## Raw data:
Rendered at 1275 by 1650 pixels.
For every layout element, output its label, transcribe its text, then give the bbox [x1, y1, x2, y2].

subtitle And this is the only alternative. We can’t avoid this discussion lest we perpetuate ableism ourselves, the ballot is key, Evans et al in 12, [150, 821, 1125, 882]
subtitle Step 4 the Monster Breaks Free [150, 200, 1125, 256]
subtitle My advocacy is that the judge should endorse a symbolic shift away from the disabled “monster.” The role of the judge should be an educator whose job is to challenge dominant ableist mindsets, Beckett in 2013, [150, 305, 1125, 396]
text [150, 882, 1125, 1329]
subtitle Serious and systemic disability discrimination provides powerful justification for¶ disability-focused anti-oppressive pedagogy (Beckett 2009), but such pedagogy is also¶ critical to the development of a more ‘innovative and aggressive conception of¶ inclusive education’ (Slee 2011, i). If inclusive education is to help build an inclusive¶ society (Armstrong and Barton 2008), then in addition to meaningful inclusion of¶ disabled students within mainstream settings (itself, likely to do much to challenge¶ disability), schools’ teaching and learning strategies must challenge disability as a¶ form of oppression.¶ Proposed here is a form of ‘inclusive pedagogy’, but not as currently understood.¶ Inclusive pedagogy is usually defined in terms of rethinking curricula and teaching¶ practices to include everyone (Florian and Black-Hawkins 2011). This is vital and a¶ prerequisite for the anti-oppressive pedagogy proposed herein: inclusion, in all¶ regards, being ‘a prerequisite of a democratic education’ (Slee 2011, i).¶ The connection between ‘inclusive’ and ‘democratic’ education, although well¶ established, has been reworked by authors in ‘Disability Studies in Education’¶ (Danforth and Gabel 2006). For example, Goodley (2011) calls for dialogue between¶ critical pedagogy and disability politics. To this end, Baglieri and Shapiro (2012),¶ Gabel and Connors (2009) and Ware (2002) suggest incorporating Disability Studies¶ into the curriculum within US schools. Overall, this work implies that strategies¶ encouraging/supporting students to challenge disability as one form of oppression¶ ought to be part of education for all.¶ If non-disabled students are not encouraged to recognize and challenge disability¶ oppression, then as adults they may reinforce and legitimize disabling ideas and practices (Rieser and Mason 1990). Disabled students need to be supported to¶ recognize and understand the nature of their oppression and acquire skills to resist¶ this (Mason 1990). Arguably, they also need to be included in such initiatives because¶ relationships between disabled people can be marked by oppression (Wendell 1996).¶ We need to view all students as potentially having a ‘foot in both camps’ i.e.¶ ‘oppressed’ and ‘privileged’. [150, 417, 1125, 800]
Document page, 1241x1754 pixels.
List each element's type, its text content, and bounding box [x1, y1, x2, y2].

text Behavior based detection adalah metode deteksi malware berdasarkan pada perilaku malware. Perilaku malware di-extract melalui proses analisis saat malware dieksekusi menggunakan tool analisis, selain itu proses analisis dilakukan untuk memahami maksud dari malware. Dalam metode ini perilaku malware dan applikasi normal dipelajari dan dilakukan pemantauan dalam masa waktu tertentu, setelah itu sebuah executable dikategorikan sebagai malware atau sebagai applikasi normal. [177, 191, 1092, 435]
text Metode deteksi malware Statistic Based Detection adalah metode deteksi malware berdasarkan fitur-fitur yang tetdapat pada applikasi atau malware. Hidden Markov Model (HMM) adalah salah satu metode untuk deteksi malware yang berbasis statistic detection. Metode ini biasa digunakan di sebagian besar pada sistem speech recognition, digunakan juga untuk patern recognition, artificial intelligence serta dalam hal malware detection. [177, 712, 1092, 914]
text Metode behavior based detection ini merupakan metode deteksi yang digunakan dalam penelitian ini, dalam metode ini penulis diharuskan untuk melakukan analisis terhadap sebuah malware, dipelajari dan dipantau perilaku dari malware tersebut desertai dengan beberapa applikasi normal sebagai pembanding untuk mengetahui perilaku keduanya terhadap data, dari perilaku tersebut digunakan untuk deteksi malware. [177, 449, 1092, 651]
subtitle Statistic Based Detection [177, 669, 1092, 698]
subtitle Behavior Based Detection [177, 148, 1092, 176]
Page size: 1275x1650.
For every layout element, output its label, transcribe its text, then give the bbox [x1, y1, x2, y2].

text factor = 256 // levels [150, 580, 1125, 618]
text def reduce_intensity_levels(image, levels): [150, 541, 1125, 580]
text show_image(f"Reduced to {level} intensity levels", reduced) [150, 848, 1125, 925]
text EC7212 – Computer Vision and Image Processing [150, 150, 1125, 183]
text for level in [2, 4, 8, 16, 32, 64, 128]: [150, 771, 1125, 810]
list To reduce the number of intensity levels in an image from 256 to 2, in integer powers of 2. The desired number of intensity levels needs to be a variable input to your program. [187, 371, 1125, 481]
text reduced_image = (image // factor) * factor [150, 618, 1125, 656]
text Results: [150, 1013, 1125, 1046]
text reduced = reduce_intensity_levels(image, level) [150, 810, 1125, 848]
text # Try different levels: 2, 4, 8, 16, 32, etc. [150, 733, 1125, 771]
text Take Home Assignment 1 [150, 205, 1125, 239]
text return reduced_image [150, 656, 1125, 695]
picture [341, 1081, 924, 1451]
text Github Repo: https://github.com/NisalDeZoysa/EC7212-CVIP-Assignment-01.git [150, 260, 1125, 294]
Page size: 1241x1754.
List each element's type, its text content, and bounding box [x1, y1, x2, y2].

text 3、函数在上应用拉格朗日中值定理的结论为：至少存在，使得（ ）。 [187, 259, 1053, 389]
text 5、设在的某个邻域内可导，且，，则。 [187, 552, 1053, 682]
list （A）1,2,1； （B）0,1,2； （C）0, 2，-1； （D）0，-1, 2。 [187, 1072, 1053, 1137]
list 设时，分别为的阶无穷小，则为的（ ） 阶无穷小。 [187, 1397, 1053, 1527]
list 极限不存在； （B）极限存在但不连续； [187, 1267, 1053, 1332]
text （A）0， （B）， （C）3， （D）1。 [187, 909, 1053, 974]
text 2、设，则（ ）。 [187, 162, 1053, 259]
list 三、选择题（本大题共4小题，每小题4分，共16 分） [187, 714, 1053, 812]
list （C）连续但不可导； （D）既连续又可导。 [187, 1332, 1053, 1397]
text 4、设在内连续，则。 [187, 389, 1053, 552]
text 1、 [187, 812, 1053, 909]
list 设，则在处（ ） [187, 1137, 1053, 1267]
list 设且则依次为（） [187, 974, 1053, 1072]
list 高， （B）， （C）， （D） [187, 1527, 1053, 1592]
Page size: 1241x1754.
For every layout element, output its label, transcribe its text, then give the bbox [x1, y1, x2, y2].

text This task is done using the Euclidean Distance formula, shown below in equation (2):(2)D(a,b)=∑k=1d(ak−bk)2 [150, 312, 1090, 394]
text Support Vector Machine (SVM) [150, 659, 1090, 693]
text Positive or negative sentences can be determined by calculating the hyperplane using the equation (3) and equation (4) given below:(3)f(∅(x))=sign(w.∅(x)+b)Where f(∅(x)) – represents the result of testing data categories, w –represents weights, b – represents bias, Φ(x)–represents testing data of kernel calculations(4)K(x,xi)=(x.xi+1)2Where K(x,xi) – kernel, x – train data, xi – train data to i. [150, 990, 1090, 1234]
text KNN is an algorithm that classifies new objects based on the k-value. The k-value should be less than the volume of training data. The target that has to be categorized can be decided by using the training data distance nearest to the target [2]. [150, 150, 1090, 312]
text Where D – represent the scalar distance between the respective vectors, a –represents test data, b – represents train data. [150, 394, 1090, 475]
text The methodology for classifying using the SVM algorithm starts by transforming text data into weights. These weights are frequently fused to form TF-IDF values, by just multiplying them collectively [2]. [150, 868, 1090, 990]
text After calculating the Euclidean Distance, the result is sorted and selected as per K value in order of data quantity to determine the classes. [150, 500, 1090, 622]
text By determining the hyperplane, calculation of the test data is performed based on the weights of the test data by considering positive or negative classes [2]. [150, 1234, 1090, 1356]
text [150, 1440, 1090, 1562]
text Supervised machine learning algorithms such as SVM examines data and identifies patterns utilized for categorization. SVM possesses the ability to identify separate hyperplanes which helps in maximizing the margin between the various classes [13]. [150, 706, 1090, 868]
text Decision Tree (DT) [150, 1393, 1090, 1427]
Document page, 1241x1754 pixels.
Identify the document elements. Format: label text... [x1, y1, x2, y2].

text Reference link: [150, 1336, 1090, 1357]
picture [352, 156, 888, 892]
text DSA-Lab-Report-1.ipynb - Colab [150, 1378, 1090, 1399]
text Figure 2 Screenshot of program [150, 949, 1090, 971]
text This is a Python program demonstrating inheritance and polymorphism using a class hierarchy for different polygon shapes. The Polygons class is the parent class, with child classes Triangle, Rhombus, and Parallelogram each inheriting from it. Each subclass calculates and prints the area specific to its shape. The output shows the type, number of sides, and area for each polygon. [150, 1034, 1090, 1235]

## Work instruction:
Your task is to show every line of the listing above containing "Assignment".

## Task response:
text Take Home Assignment 1 [150, 205, 1125, 239]
text Github Repo: https://github.com/NisalDeZoysa/EC7212-CVIP-Assignment-01.git [150, 260, 1125, 294]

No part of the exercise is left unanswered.